Selon le député UDC à l’origine de cette loi constitutionnelle, elle s’inspire de la laïcité à la française, plus « active ». Ainsi, elle s’attaque directement à la liberté religieuse des élu-es genevois-es. Ou plutôt – pour faire simple, et parce que le projet ne trompe personne – elle s’attaque aux élues qui auraient l’audace d’être de confession musulmane et de porter le foulard.
En effet, cette loi a pour but de lutter contre « l’islamisation de notre société » et a donc été conçue non pas comme son nom l’indique pour défendre un principe laïque abstrait, mais bien pour cibler une communauté en particulier.
Également défendue par le PLR (puisqu’apparemment se revendiquer « libéral » n’empêche pas d’attaquer les libertés fondamentales de ses concitoyen-nes), cette loi est justifiée par l’habituel discours pseudo-féministe porté par l’extrême-droite sur le voile. La position des Socialistes sur la question est claire : définir ce qu’une femme peut ou ne peut pas porter ne fait que limiter son autonomie et n’est pas un acte féministe. Cette loi exclurait de fait les femmes portant le foulard de l’espace politique, ce qui en ferait une atteinte grave au principe de représentation nécessaire au bon fonctionnement de la démocratie genevoise.

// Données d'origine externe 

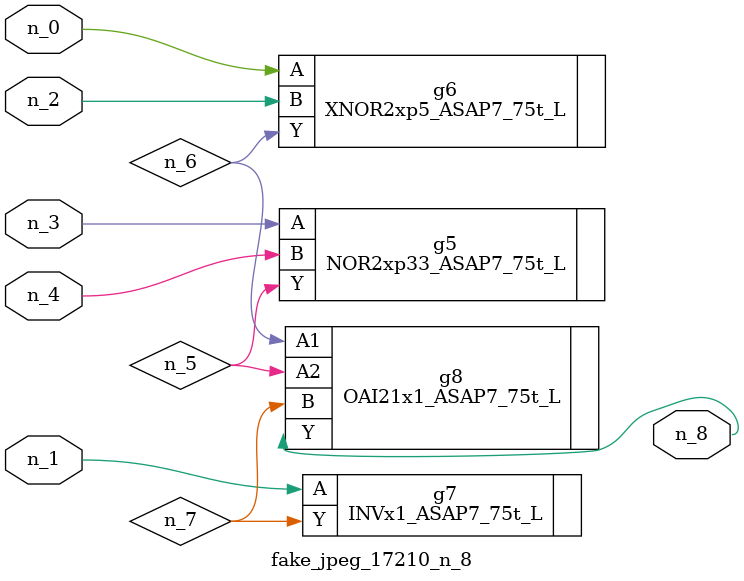
<source format=v>
module fake_jpeg_17210_n_8 (n_3, n_2, n_1, n_0, n_4, n_8);

input n_3;
input n_2;
input n_1;
input n_0;
input n_4;

output n_8;

wire n_6;
wire n_5;
wire n_7;

NOR2xp33_ASAP7_75t_L g5 ( 
.A(n_3),
.B(n_4),
.Y(n_5)
);

XNOR2xp5_ASAP7_75t_L g6 ( 
.A(n_0),
.B(n_2),
.Y(n_6)
);

INVx1_ASAP7_75t_L g7 ( 
.A(n_1),
.Y(n_7)
);

OAI21x1_ASAP7_75t_L g8 ( 
.A1(n_6),
.A2(n_5),
.B(n_7),
.Y(n_8)
);


endmodule
</source>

Le PS défend une laïcité démocratique et respectueuse, qui ne soit pas discriminatoire. Cette loi porteuse d’une islamophobie assumée et aux relents misogynes prétend défendre la laïcité mais ne fait que la trahir en s’attaquant directement à la liberté religieuse. Pour toutes ces raisons, et parce que personne ne devrait avoir à choisir entre sa religion et ses droits politiques, nous vous invitons à voter NON.